On May 1, Judge Kenneth Freeman overturned $6.5 million dollar jury verdict (entered on April 26) for plaintiff Jack Cooper in Cooper vs. Takeda  (Cooper v. Takeda Pharmaceuticals America Inc., CGC-12-518535, California Superior Court, Los Angeles). Freeman granted two key Takeda’s motions which lead to his reversal.

Freeman granted Takeda’s motion to exclude the opinions of Dr. Norm Smith, the plaintiff’s causation expert who had hypothesized that Actos was a substantial causal factor in Mr. Cooper’s bladder cancer.  Granting that motion meant that no opinion supported the cancer causation finding; so the judge then granted Takeda’s motion for non suit, which threw out the verdict.

Judge Freeman dismissed Dr. Smith’s work thusly:

“[I]t is evident to the Court that the matter in which Dr.

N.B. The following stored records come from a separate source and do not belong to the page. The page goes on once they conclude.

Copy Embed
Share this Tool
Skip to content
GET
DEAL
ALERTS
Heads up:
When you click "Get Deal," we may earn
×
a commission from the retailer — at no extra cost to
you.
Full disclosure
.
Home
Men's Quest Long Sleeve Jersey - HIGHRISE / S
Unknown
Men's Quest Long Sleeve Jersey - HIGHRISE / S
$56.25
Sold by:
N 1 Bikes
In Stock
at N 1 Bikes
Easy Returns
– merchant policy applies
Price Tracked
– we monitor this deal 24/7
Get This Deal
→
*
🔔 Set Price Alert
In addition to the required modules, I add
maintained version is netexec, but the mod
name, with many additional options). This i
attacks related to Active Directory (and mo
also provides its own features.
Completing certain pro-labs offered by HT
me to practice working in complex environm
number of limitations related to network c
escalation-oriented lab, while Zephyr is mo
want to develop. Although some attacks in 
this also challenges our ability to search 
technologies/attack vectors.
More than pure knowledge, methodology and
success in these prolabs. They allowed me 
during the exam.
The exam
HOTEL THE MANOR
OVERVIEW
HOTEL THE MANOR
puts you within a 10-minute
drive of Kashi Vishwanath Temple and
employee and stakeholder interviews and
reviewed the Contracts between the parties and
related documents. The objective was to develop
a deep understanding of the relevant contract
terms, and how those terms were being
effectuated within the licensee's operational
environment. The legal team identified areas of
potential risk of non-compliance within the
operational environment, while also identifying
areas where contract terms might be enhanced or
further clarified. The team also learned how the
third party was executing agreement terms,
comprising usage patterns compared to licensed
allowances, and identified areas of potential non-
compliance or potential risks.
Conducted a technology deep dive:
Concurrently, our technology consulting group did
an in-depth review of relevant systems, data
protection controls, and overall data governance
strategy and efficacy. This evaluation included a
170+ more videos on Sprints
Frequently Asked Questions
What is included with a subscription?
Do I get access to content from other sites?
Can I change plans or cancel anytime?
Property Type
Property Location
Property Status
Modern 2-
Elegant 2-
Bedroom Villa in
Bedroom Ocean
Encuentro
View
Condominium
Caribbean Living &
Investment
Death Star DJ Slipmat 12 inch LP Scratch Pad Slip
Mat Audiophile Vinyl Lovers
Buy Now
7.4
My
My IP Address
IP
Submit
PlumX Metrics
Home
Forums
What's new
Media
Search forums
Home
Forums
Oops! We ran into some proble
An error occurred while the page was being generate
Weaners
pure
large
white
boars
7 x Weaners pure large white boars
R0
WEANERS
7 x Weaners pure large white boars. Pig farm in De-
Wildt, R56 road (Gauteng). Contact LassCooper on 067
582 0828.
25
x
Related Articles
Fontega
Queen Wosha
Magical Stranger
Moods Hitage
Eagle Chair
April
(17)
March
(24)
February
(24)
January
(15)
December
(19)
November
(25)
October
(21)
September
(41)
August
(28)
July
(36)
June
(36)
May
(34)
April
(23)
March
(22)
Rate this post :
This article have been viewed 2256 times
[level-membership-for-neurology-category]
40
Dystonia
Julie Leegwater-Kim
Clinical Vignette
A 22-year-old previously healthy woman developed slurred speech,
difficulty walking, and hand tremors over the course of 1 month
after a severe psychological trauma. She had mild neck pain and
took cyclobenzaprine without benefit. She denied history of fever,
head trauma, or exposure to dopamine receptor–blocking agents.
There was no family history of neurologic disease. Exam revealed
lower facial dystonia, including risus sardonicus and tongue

Smith conducted his differential diagnosis is based on speculation, is not reliable, not done with intellectual rigor expected of an expert, and is therefore inadmissible under prevailing California law.”

Absent Dr. Smith’s opinion that Actos specifically caused Mr. Cooper’s bladder cancer, there was no other evidence, according to Judge Freeman, to support the jury’s verdict against Takeda; therefore Freeman granted a non suit.

Mr. Cooper’s lawyers will appeal Freeman’s decision to an appellate court. One can only wonder how Judge Freeman could dismiss the jury verdict on an apparent technicality.  The jury had six weeks to look at all the evidence, to hear the qualifications and the testimony of Dr. Norm Smith, and to hear him cross examined for hours by Takeda defense lawyers. The jury also heard all the testimony of all the experts hired by Takeda. The jury then decided, and then Judge Freeman decided the jury couldn’t be entrusted to do the job they were chosen to do. What’s the point of having a jury trial at all if the jury’s decision can be so easily dismissed by a judge?

What is this whole decision if not complete contempt for the entire jury system? If you want to ask what’s wrong in this country, you might start by asking why it’s ok for a judge to categorically dismiss the work of an impaneled jury who have heard six weeks of testimony from both sides.